Michael Wright awakes to the sound of construction. His lovely wife June  looks at the clock and it is 11:37. Michael’s watch, however, says 7:05. Realizing he has suddenly gained four hours and thirty-two minutes, he starts making out with June. Her mind is probably on what she will do with her extra four hours and thirty minutes. This temporal fantasizing is cut short as she hears a noise downstairs.
Michael grabs a bat and they go down to investigate. In their living room, they see the blue man group working in their living room — men with blue featureless faces, blue skin and blue clothing. They are rolling up carpets and moving furniture. They are Borg-like, ignoring the Wrights until Michael swings the bat. One of them just takes it, silently tosses it aside and continues his work.
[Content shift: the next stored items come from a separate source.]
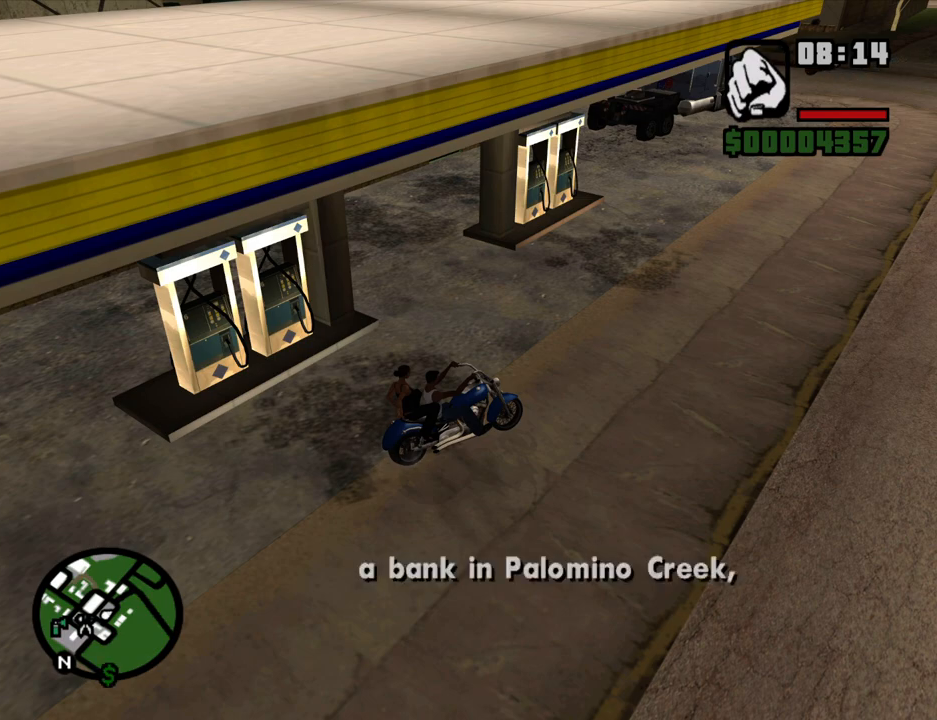
{"keys": [], "mouse": [], "events": []}
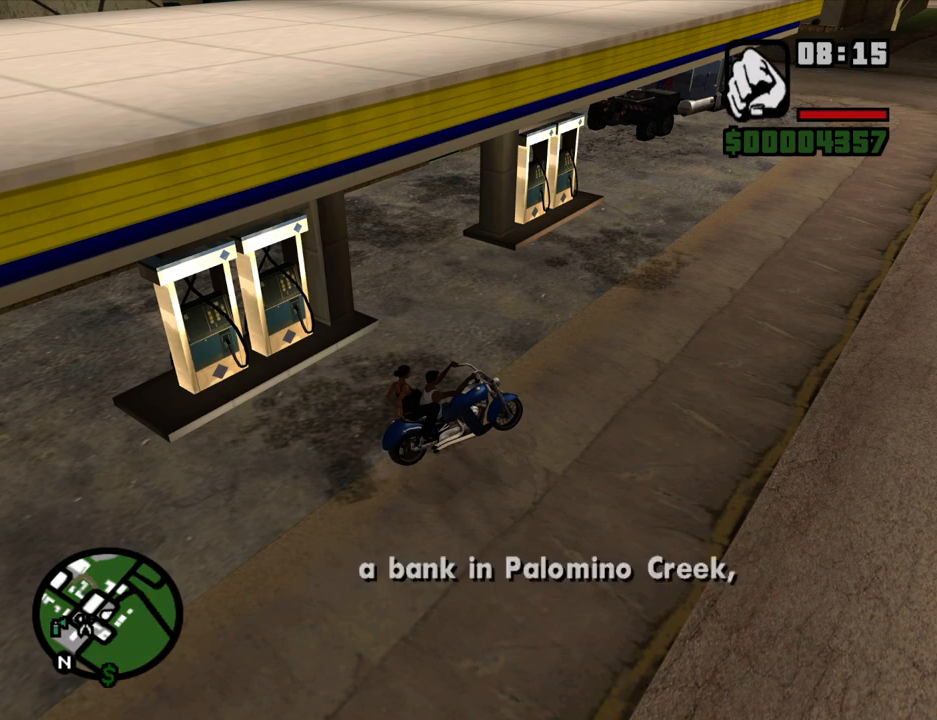
{"keys": ["6"], "mouse": [], "events": [[453, "6", "down"]]}
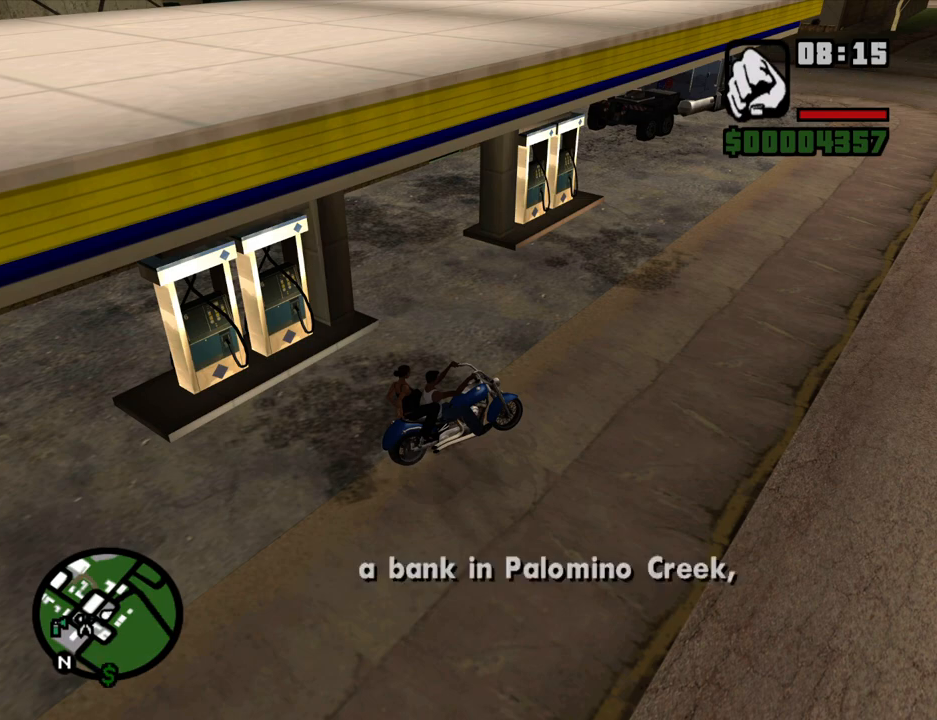
{"keys": [], "mouse": [], "events": [[235, "6", "up"]]}
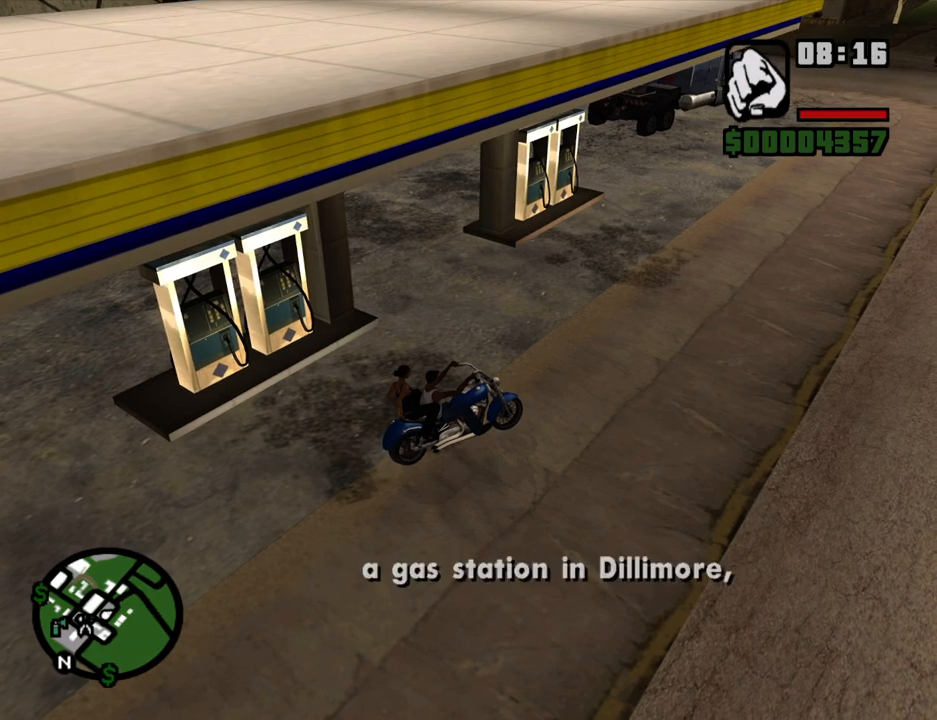
{"keys": [], "mouse": [], "events": []}
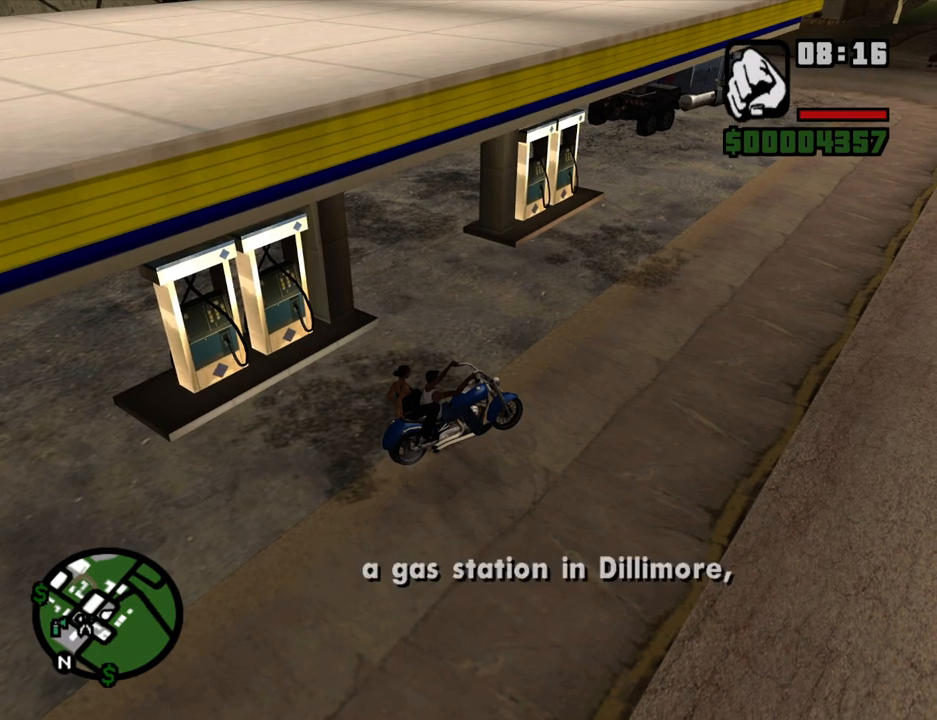
{"keys": [], "mouse": [], "events": [[368, "f3", "down"], [452, "f3", "up"]]}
They decide to go to a neighbor’s house. Outside they see more blue men scurrying around, using blue tools and driving blue vans. Inside the neighbor’s house, the find a white dimensionless void. They wander downtown amid many more blue workers. They notice the clock on the bank also says 11:37. Luckily they run into a man in a yellow suit who seems to be the supervisor.
He explains that the couple have somehow stepped backstage in time to the minute 11:37. This is the place where the world of 11:37 is constructed. And on it goes with the expected beats . . . you can’t leave . . . will they get back . . . when the world catches up to 11:37, will they move along with it or be stuck in 11:37? There isn’t much of a story, no twist after the premise, and no arc to the characters. So why is it one of the best segments yet?
It begins with a solid foundation — exploring the nature of time. That is an immediately intriguing subject, especially to anyone who is watching The Twilight Zone. I’m not sure even this incarnation of TZ is up to the task screwing up that subject.
They take that general topic and specifically explore the nature of reality, and how it is created one minute at a time. It would be the worst kind of quibbling to suggest that a minute would be an eternity in this context.
Visually this is the most startling episode of the series so far and must rank high up for TV of any era. The faceless blue men stand out in contrast to the reality they are constructing whether it is inside the house or downtown. Outfitting them in red would have been too flashy; the cool blue is the perfect choice for these drones going quietly about their work.
They must have also burned through a lot of the season’s budget for this episode. In addition to the workers — and there seem to be many — their tools are also the same color blue. And this includes everything from a wrench to a wheel-barrow to the vehicles. It is always perfectly clear who it is that does not belong and what they are doing (even if it is actually the Wrights that don’t belong).
Lastly, the performances are consistently interesting. Of course, the blue men are silent and stoic going about their jobs. Adam Arkin (Michael) is always an interesting choice. Karen Austin wasn’t given much to do, but is perfectly fine. The stand-out is Adolph Caesar as the yellow-suited supervisor. He has most of the dialog and exposition, and pulls it off flawlessly. Given a brief running time, he does as well as possible grounding the episode, explaining the situation, and breaking the news that the Wrights can’t go back.
I would generally not care for a segment that didn’t do more with its basic premise . However, A Matter of Minutes does everything else so well, that it is a complete success.